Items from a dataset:
-=-=-
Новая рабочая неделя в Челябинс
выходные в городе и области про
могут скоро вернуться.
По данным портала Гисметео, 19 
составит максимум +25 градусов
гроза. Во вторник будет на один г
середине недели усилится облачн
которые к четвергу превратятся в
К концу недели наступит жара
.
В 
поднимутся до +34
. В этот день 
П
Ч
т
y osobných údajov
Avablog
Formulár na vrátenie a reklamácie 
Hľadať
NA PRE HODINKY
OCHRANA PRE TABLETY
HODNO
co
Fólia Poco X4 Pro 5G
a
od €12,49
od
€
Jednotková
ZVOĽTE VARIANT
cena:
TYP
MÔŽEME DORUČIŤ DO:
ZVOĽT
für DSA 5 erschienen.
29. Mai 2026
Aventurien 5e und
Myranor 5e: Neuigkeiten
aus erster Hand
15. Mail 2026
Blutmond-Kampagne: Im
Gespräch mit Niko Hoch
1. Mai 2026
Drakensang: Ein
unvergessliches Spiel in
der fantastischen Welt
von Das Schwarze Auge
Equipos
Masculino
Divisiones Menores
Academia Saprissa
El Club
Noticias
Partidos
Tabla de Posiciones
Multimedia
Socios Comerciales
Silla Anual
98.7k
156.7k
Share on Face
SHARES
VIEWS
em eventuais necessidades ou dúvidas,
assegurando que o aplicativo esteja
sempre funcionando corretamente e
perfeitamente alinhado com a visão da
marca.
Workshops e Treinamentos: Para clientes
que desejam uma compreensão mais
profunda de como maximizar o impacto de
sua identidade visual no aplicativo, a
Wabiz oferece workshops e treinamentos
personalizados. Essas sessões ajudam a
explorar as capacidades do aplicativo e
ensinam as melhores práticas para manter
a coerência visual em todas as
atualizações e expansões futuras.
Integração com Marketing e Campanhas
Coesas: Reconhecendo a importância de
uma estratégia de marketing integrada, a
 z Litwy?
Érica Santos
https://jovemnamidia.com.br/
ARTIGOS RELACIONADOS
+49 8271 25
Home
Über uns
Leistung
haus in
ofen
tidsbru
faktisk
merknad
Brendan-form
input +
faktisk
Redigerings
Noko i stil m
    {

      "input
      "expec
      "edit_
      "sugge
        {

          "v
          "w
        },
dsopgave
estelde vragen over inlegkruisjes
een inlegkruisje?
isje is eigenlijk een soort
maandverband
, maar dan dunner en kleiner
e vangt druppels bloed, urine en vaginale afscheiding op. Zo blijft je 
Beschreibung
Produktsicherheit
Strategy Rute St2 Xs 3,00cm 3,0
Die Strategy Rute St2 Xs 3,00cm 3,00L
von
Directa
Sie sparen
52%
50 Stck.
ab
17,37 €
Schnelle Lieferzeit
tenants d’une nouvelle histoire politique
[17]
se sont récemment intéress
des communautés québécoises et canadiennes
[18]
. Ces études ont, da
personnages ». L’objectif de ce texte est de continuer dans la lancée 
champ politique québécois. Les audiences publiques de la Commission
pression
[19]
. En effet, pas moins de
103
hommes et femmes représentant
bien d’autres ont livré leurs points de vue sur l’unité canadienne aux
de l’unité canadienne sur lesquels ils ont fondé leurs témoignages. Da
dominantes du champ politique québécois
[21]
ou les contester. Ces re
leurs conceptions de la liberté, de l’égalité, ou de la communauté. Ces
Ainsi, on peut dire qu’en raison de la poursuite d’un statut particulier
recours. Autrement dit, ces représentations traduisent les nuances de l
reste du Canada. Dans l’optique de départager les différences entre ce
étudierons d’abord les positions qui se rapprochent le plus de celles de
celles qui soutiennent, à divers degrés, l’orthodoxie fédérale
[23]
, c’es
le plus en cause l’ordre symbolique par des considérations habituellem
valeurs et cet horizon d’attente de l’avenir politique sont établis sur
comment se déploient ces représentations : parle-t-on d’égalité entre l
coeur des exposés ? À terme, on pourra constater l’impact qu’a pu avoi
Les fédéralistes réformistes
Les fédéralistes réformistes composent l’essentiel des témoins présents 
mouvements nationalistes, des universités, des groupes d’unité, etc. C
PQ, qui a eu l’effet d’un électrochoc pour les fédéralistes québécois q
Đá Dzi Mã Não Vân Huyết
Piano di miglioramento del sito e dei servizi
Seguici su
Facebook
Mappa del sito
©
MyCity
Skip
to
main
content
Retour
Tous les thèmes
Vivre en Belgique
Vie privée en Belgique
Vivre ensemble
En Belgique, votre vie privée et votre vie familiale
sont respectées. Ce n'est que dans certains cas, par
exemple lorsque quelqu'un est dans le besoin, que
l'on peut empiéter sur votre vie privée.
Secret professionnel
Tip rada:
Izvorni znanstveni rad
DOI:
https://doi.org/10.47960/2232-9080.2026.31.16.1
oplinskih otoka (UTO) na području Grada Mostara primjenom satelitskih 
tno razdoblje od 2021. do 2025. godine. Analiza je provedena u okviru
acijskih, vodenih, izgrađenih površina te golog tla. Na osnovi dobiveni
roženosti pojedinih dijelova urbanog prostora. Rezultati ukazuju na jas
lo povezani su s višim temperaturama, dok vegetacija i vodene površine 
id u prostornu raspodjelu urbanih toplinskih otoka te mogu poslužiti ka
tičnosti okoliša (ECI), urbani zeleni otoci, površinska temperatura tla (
-=-=-
The task:
Extract every line of the records above that contains the word "недели".

Solved problem:
середине недели усилится облачн
К концу недели наступит жара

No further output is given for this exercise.